WHAT IS REQUIRED: Set down exactly, from the records below, the line with "focal_35mm: 37" through the line with "focal_mm: 4.65", and nothing else.

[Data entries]
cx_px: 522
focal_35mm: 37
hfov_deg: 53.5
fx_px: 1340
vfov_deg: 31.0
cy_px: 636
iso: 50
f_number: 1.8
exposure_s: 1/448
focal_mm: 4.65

* * *

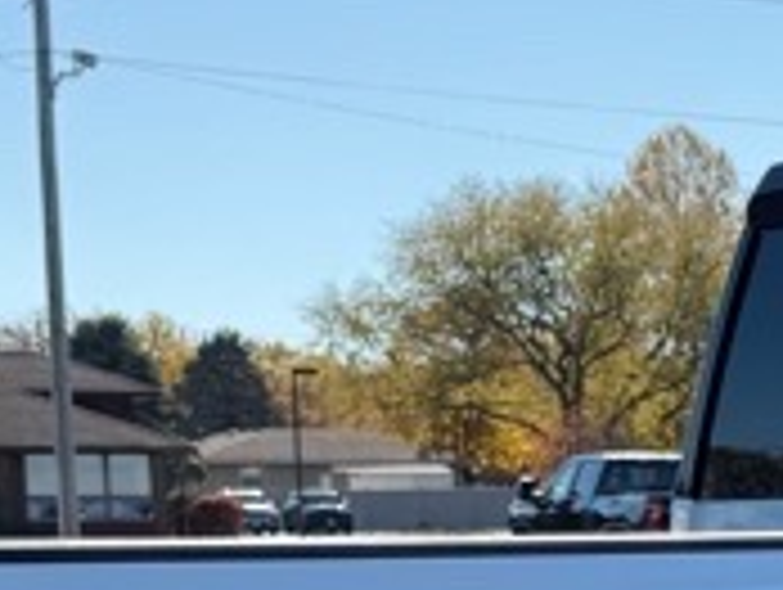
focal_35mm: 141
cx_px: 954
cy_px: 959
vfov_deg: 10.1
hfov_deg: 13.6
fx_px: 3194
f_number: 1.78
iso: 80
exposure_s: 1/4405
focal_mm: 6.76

ANSWER TO THE PROBLEM:
focal_35mm: 37
hfov_deg: 53.5
fx_px: 1340
vfov_deg: 31.0
cy_px: 636
iso: 50
f_number: 1.8
exposure_s: 1/448
focal_mm: 4.65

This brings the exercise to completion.